I’ve been fascinated by the Prisoner’s Dilemma ever since I first encountered it. It goes something like this.
You have two prisoners which are under interrogation. They have only two choices.
Choice A: Stay silent.
Choice B: Betray the other prisoner.
Call the two prisoners Bob and Wendy.
Now, there’s 4 permutations.
Wendy plays A and Bob plays A. They both serve a month in prison.
Wendy plays A and Bob plays B. Bob goes free Wendy does 1 year.
Wendy plays B and Bob plays A. Wendy goes free Bob does 1 year.
Wendy plays B and Bob plays B. In which case both get 3 months.
The question is, if Bob and Wendy replay the game over and over is there a way of playing that minimises the time spend in prison?

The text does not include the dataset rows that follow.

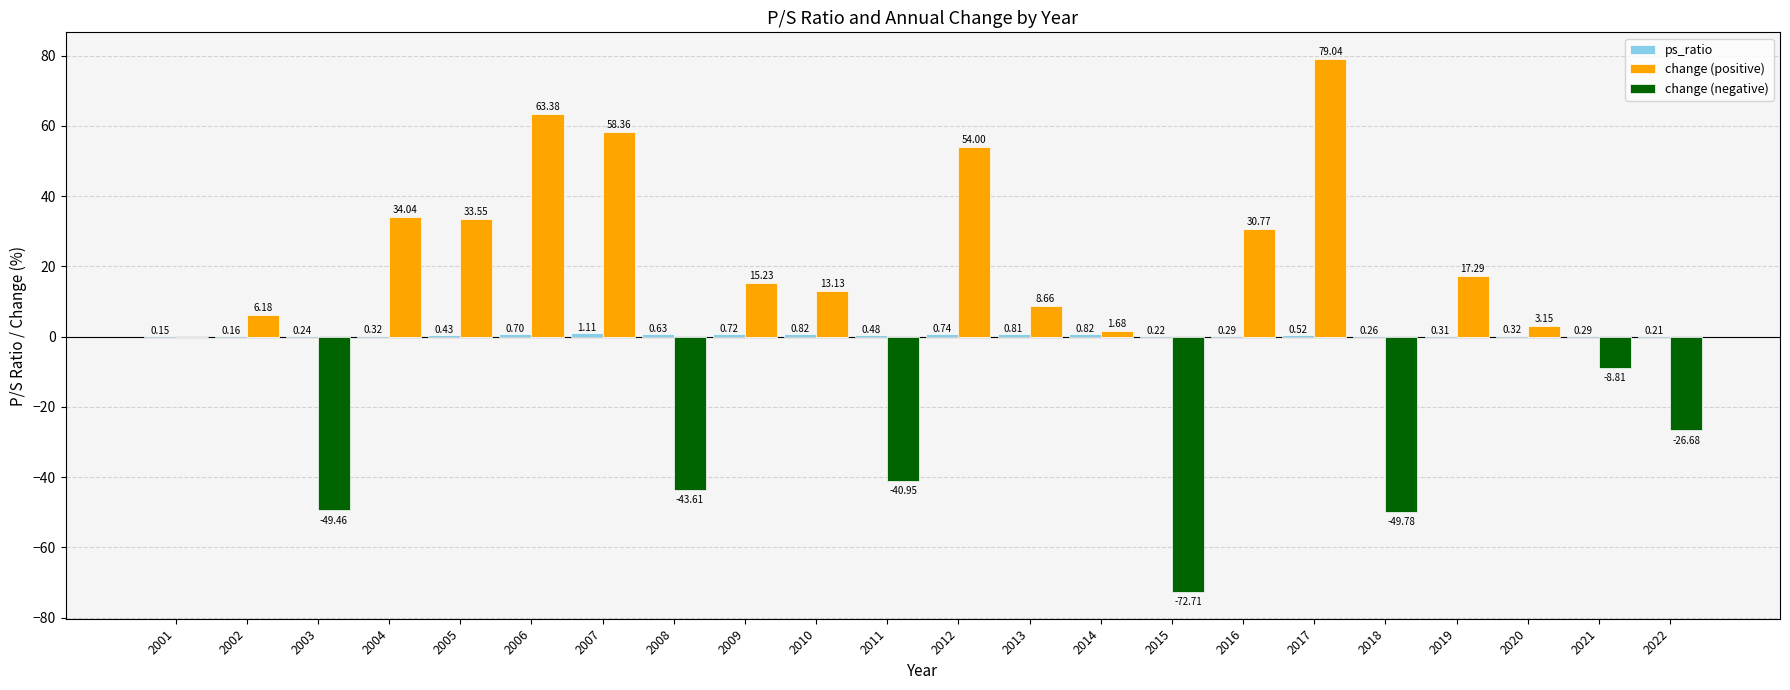

What is the sum of all change (positive) values?

418.5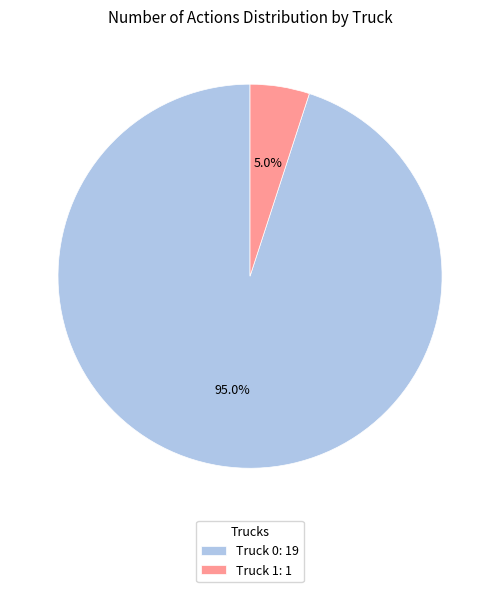

To the nearest percent, what is the combined percentage of Truck 1 and Truck 0?

100%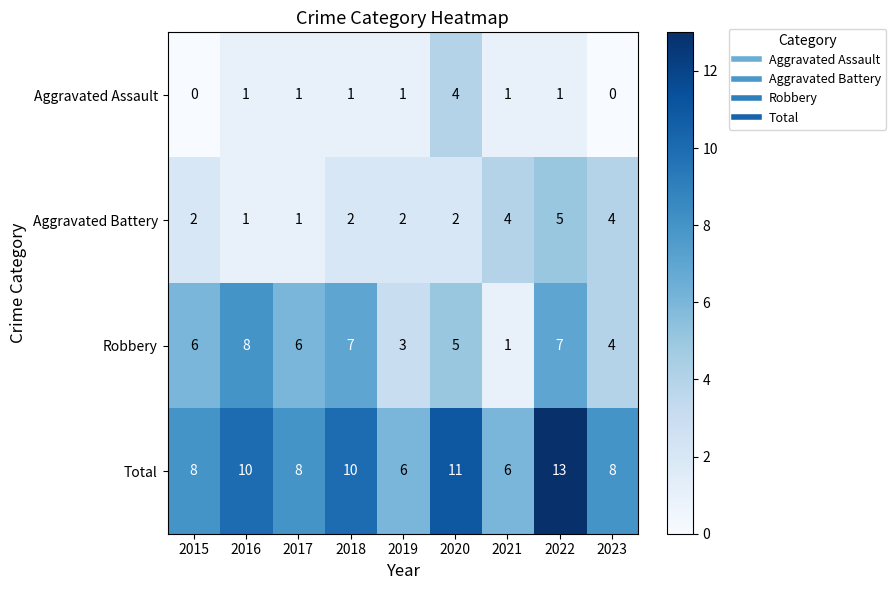

Count the number of data series in this chart.

4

Well someone did ask this question and also asked for people to write programs to play the role of a prisoner. There were evil programs that would always choose B, nice programs that always choose A and other more sophisticated ones that did statistical analysis of the other prisoners responses and of course a whole lot of other strategies in between.

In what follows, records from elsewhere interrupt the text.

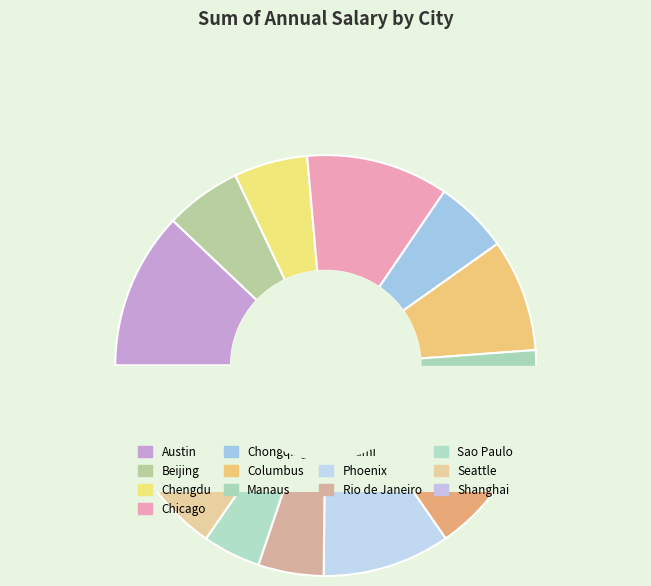

To the nearest percent, what is the average slice percentage?

8%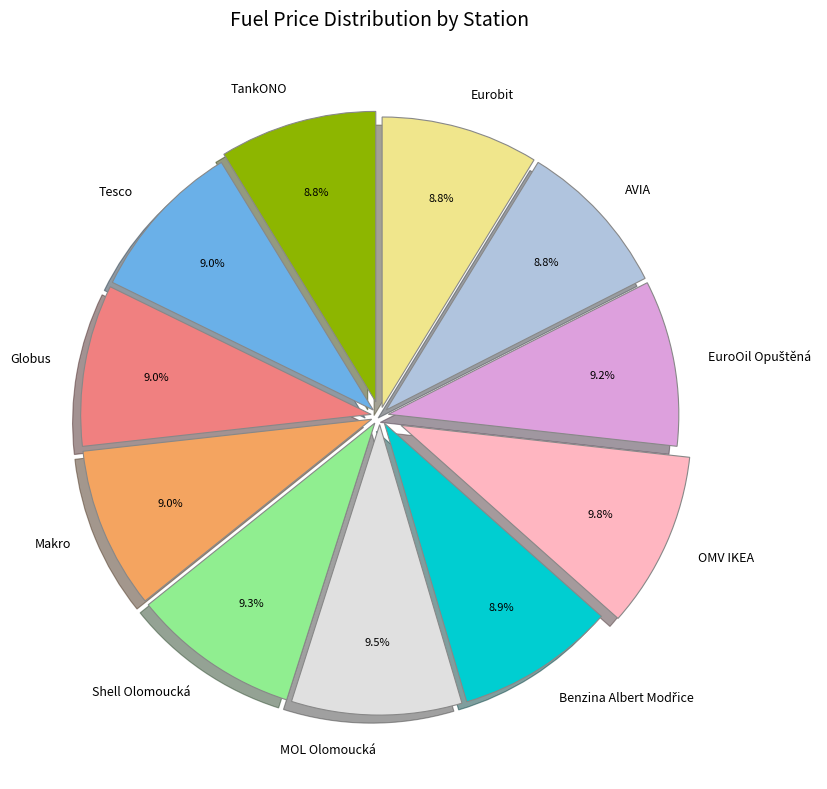

Count the number of slices in the pie.

11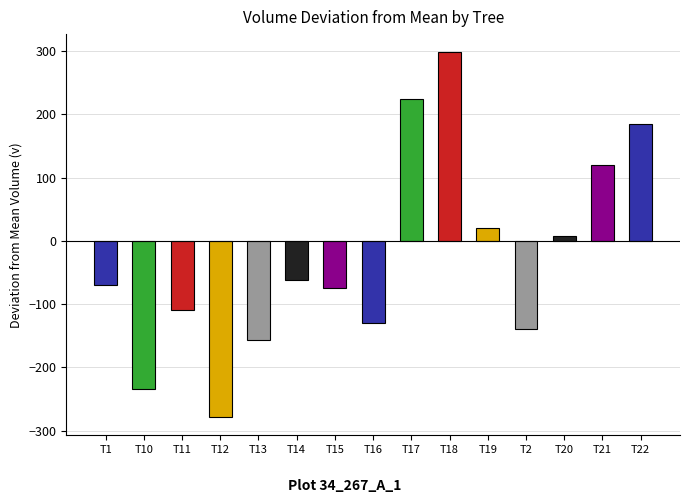

What is the value of the 4th bar from the left?

-278.6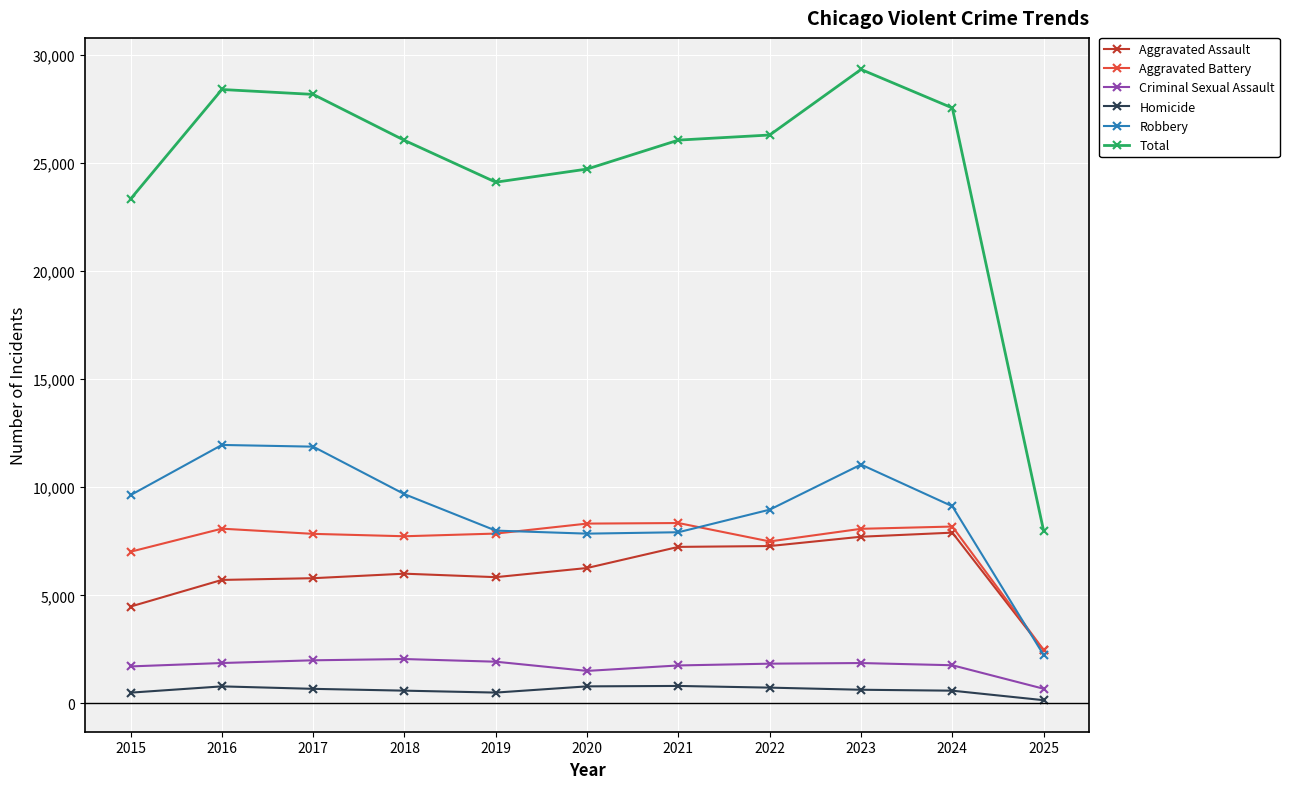

True or false: Aggravated Assault and Total intersect in this chart.

False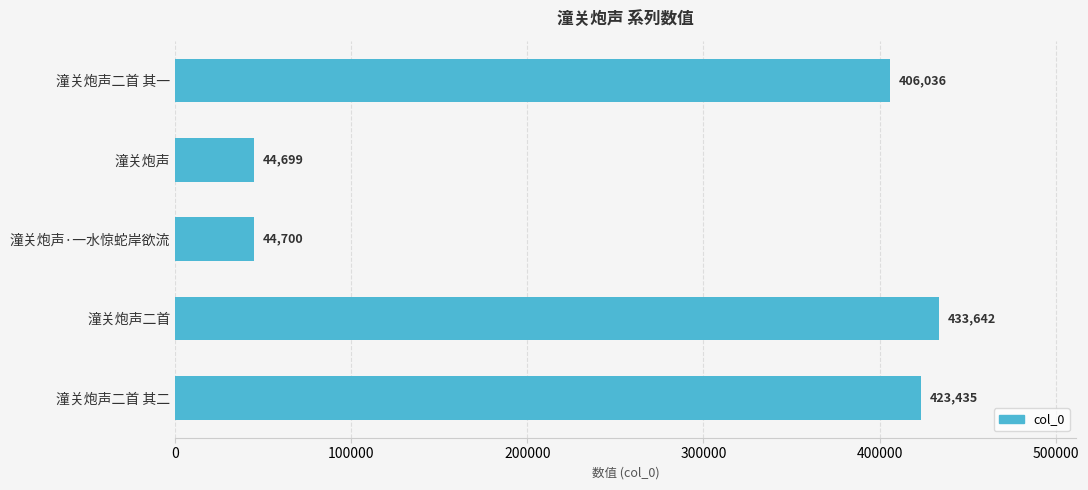

What is the sum of all values?

1352512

After running these programs a winner emerged called Tit for Tat. Its strategy was simple; start with A then depending on how the other prisoner responds, start the next round with that.
You don’t want a fluke, so everyone was told about Tit for Tat’s strategy and off they all went to revise their programs and the drama was played out all over again and the winner was … Tit for Tat.